Simon Willison’s Weblog

Subscribe

May 2020

May 2, 2020

github-to-sqlite 2.2 highlights thread. I released github-to-sqlite 2.2 today with a new “stargazers” command for importing users who have starred one or more specific repositories. This Twitter thread lists highlights of recent releases and links to a live Datasette demo that shows what the tool can do.

# 10:16 pm / projects, dogsheep, datasette, github

May 4, 2020

How to install and upgrade Datasette using pipx (via) I’ve been using pipx to run Datasette for a while now—it’s a neat Python packaging tool which installs a Python CLI command with all of its dependencies in its own isolated virtual environment. Today, thanks to Twitter, I figured out how to install and upgrade plugins in the same environment—so I added a section to the Datasette installation documentation about it.

# 7:23 pm / datasette, pip, python

How to get Rich with Python (a terminal rendering library). Will McGugan introduces Rich, his new Python library for rendering content on the terminal. This is a very cool piece of software—out of the box it supports coloured text, emoji, tables, rendering Markdown, syntax highlighting code, rendering Python tracebacks, progress bars and more. “pip install rich” and then “python -m rich” to render a “test card” demo demonstrating the features of the library.

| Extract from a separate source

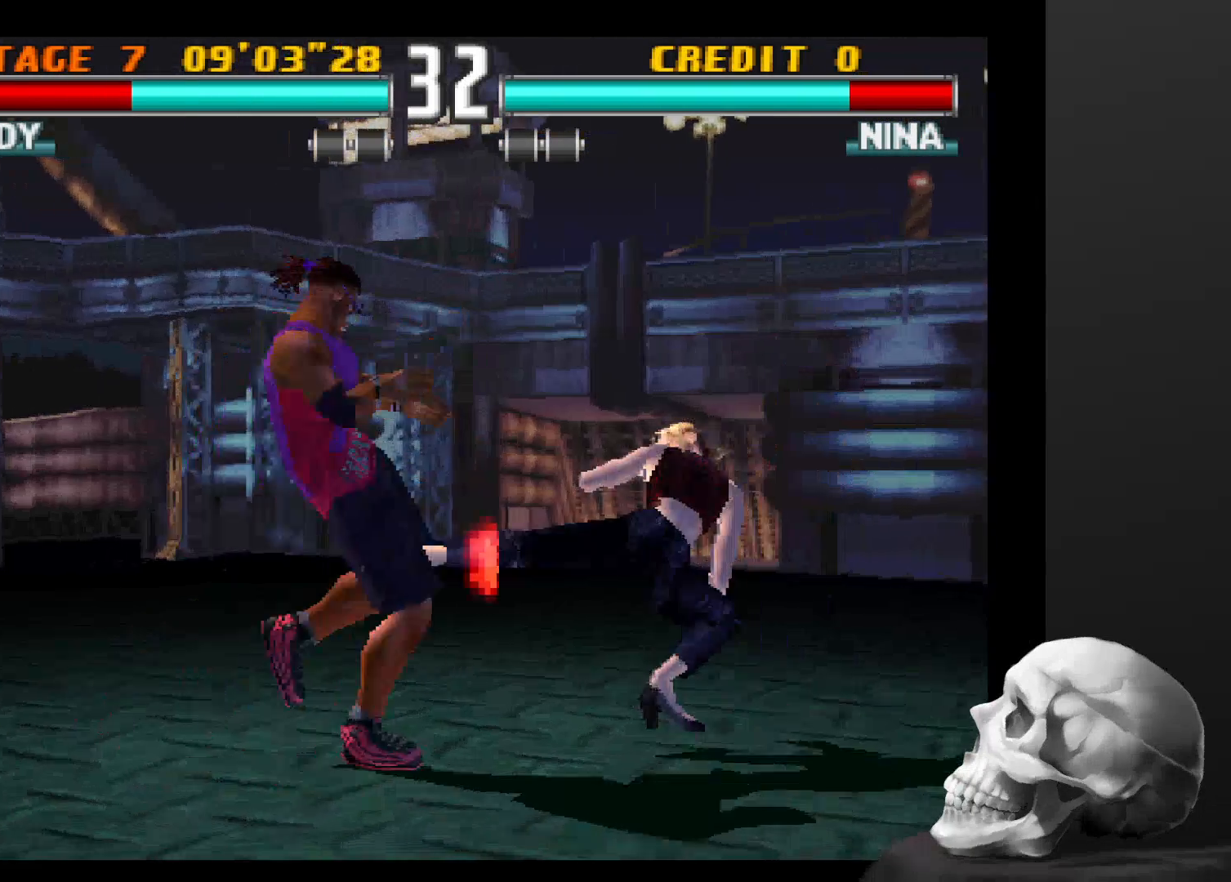
{"buttons": [], "left_stick": "center", "right_stick": "center", "events": [[100, "CIRCLE", "up"], [166, "CIRCLE", "down"], [300, "CIRCLE", "up"]]}
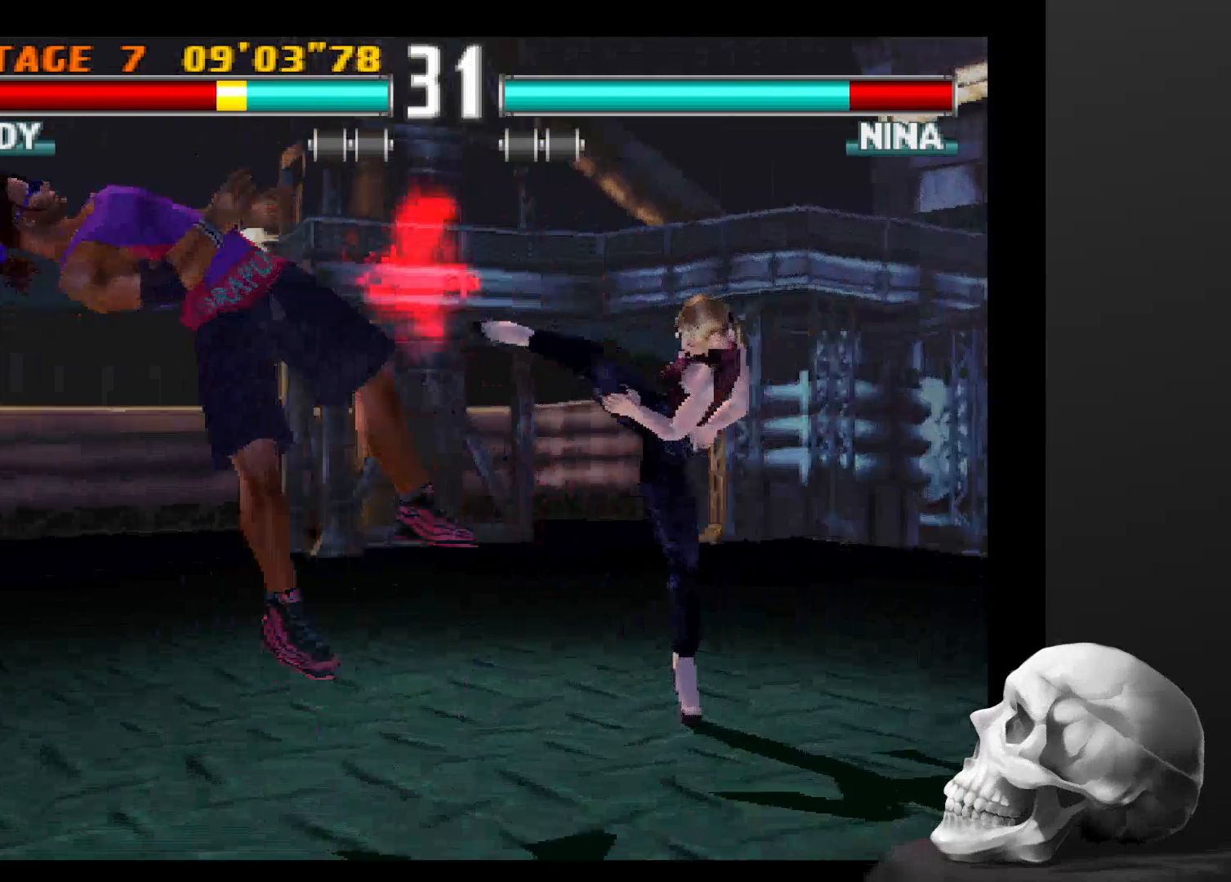
{"buttons": [], "left_stick": "center", "right_stick": "center", "events": []}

# 11:27 pm / cli, python, will-mcgugan

May 5, 2020

A hands-on introduction to static code analysis. Useful tutorial on using the Python standard library tokenize and ast modules to find specific patterns in Python source code, using the visitor pattern.

# 12:15 am / compilers, python, staticanalysis

May 7, 2020

Weeknotes: Datasette 0.41, photos breakthroughs

Visit Weeknotes: Datasette 0.41, photos breakthroughs

Shorter weeknotes this week, because my main project for the week warrants a detailed write-up on its own (coming soon... update 21st May here it is).

[... 867 words]

html-to-svg (via) ‪This is absolutely ingenious: 50 lines of JavaScript which uses Puppeteer to get headless Chrome to grab a PDF screenshot of a page, then shells out to Inkscape to convert the PDF to SVG. Wraps the whole thing up in a Docker container and ships it to Cloud Run as a web service you can call by passing it a URL.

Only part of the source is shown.